I've always heard that nested virtualisation is neat for testing, but should never be used for production because of performance and unintelligible mumbling "reasons"
What are people's actual experience?
Is anyone running nested virt in production?
Is it performant?
poll
- Do you use nested virtualisation?36 votes
- Never tried it30.56%
- Tried it, worked poorly22.22%
- I use it for testing30.56%
- I use it for production11.11%
- Other (post in thread)  5.56%
Comments
Why would you want to use it? Constrained resources? Sandboxed sandboxing?
Does running containers in a VM count? I do, to keep docker-supplied functionality separate from full OS LXC containers. It's all quite low volume.
There's probably a better way to reach the same result :-)
I had in mind specifically KVM-in-KVM, for example running a hypervisor like Proxmox or XCP-ng in a virtual machine.
Searching for "nested" here nets many people asking vendors for the feature - I figured there's some experience floating around
In case of the "worked poorly", it would be nice to have some insight in which combinations worked poorly, and especially, when running production, which combination that is and whether it runs satisfactory.
I think most ask this because they need amd-v or intel-vt cpu flags enabled for containerization, not necessarily for kvm-in-kvm. Nested as kvm-in-kvm has very poor disk performance within the nested box and slightly unstable network. That's what I experienced myself when running under high load in a nested test server. Another issue for production setups is that you add another layer which increases the trusting computing base.
Gotcha, thank you!
Hmm, I guess it's just an unoptimized usecase then. I can imagine that all kinds of queues and timings in networking/disk IO/CPU scheduling break down when you recurse them - like how TCP-in-TCP tunnels sounds like they should work, but just don't. Thanks!
Now I'm curious if there's any workarounds . Like having a network passthrough driver, or a non-journalling filesystem on one of the levels. It would need an active community to figure out a setup like that .
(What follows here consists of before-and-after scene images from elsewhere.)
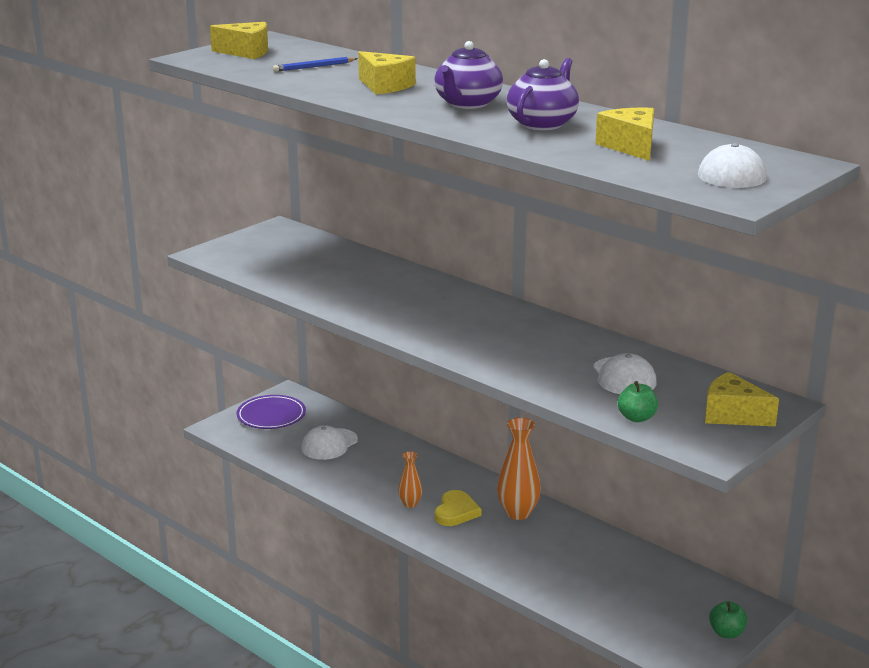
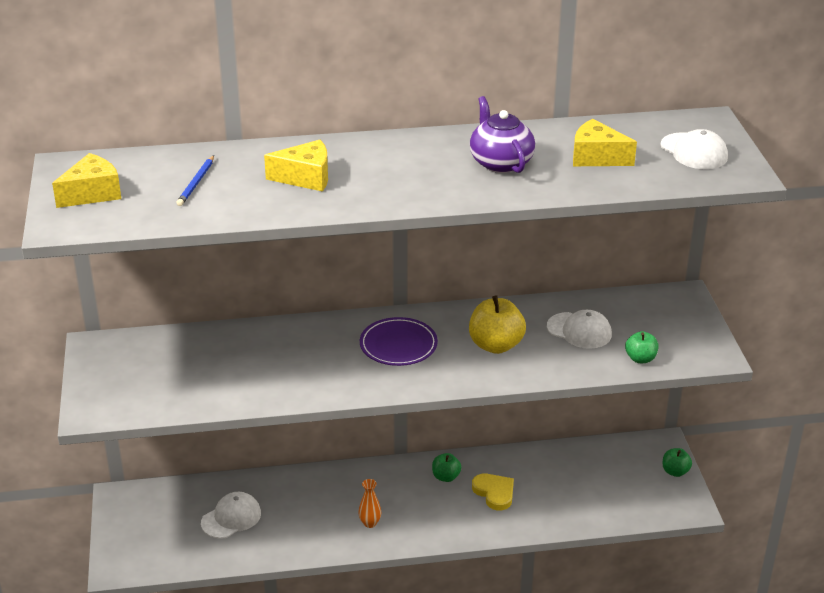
camera: 50 degrees left, 10 degrees up
purple plate [237,395,306,429] -> purple plate moved to [360,317,438,366]
white cap [301,425,358,460] -> white cap turned 120 degrees counterclockwise [201,492,261,539]
purple teapot [434,41,503,109] -> none
yellow heart [435,490,481,526] -> yellow heart moved to [472,474,514,511]
orange vase [497,417,541,520] -> green apple [432,453,461,482]
yellow cheese [705,372,779,426] -> none
none -> yellow apple [469,295,526,354]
Edit: Thinking some more - I guess a performant system would either need massive tuning and tweaks on the scale it took to implement containers on linux - or the bare metal host needs to be aware of all recursive guests. And at that point you might as well simplify the system down to a single hypervisor with multiple tenants. Huh.
Used it for testing:
Websites have ads, I have ad-blocker.
terrible performance compared to what? if it's just some bullshit MBA talk, ignore them.
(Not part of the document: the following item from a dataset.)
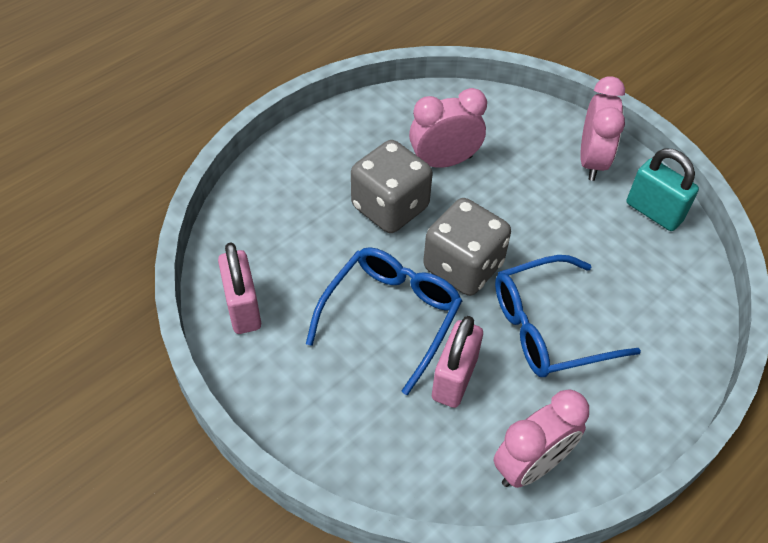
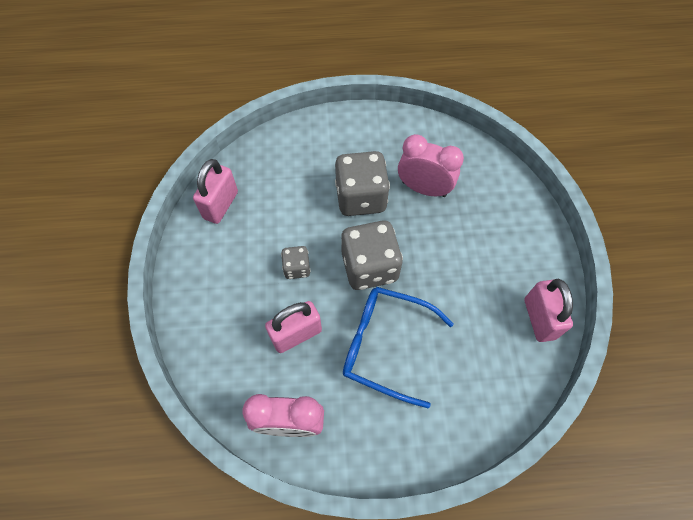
camera: 40 degrees right, 10 degrees up
blue glasses [306,247,462,396] -> grey dice [281,246,311,279]
pink clock [580,76,625,181] -> none
turquoise padlock [627,148,699,231] -> pink padlock [524,279,573,342]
this argument has a lot of lacking information..for example;
since this is mostly about resource talk, you should reconsider for the cost efficiency, and does that decision to use nested virtualization cause more trouble than it's worth? (like it just increasing customer support cost because your users notice something "weird" with the performance).
sure it might be slow, but if you're able to make sure it has better cost efficiency overall in production, support and maintenance terms, just run it then, why not? (looking at ye, weird legacy systems).
from my experience, I only have this level of nested virtualization:
1. own hardware
2. install XCP-ng on it
3. from XCP-ng, create VMs
4. inside the VMs, deploy the software using docker / kubernetes
there are no significant performance hit, and this setup can run just fine in production environment.
Fuck this 24/7 internet spew of trivia and celebrity bullshit.
I'm using nested virtualization in production (KVM-in-KVM)
I don't see any performance issues.
I haven't tested it for applications that are very, very sensitive to the slightest latency.
But it seems to work well for many uses.
Nearly all NAT services either start or run on nested virt. Hell even BuyVM ran regular VPS on it for awhile.
As long as the passthrough is set correctly then you will not even notice a difference performance wise.
Free Hosting at YetiNode | Cryptid Security | URL Shortener | LaunchVPS | ExtraVM | Host-C | In the Node, or Out of the Loop?
I think there can be cases where you will see an impact but modt likely this then is due to missing awareness between the layers.
For IO think of stripe and blocksizes that are not matching or cache settings that compete or even conflict each other (barriers etc.). For network think of overhead in MTUs and similar stuff.
In the end I have to side with @remy here. If your layers match critical settings, there should not be much of an issue or big performance hit after all. Even for the often blamed kvm in kvm.